▶ **Data records**:
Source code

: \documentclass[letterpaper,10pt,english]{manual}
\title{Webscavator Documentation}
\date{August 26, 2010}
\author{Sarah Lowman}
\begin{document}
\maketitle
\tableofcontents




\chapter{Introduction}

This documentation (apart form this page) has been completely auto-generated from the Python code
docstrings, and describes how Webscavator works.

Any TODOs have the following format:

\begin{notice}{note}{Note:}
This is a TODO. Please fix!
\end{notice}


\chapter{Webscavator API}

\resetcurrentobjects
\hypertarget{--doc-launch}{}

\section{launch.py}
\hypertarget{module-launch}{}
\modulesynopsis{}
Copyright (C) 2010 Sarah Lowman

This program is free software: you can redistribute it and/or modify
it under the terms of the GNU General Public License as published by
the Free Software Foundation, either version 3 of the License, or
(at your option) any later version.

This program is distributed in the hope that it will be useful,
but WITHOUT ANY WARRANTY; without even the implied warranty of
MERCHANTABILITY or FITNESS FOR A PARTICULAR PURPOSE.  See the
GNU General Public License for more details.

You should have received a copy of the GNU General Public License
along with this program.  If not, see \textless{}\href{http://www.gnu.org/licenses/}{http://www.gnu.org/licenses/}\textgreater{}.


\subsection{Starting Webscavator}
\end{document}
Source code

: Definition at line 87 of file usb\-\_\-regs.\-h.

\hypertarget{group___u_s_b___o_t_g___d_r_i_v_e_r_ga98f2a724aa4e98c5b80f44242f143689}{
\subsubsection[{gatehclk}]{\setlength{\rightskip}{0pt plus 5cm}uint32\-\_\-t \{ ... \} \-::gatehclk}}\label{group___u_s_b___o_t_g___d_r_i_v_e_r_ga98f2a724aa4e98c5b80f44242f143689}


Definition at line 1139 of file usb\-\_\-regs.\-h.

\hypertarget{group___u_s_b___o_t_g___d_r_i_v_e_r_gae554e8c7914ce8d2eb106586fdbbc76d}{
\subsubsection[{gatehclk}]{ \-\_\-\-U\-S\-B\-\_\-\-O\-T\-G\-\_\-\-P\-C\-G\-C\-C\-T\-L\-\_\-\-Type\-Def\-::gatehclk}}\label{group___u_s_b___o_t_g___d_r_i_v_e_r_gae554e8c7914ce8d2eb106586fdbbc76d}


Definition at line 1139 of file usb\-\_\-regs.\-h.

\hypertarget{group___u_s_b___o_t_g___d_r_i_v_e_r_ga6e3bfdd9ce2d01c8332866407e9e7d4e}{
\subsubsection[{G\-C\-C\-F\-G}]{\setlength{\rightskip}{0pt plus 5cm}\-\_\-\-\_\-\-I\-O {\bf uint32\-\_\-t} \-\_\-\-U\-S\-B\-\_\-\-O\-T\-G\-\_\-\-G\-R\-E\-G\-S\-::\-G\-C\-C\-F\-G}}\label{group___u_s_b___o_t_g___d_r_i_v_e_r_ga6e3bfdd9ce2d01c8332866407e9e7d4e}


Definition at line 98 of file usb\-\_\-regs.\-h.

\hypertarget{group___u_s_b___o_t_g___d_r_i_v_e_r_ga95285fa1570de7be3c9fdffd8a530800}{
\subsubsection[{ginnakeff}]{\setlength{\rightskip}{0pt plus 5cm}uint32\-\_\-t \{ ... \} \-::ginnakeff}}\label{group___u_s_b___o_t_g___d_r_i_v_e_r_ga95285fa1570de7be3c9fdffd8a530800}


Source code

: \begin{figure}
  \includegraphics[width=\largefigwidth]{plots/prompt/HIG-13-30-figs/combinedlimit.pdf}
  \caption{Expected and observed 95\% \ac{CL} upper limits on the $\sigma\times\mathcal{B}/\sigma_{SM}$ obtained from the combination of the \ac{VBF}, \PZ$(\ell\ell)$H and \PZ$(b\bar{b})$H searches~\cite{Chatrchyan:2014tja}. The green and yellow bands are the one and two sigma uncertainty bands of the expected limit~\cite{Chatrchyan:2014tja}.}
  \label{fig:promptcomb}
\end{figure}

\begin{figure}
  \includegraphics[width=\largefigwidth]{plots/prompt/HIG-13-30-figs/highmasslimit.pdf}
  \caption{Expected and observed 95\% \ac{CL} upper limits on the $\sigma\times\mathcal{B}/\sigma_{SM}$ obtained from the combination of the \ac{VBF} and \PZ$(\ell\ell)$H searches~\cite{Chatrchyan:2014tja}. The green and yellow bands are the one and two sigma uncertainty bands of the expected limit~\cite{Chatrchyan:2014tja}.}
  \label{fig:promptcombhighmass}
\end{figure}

▶ **What to produce**:
Pick every line containing the word "width" out of the material, and copy those lines.

▶ **Written response**:
  \includegraphics[width=\largefigwidth]{plots/prompt/HIG-13-30-figs/combinedlimit.pdf}
  \includegraphics[width=\largefigwidth]{plots/prompt/HIG-13-30-figs/highmasslimit.pdf}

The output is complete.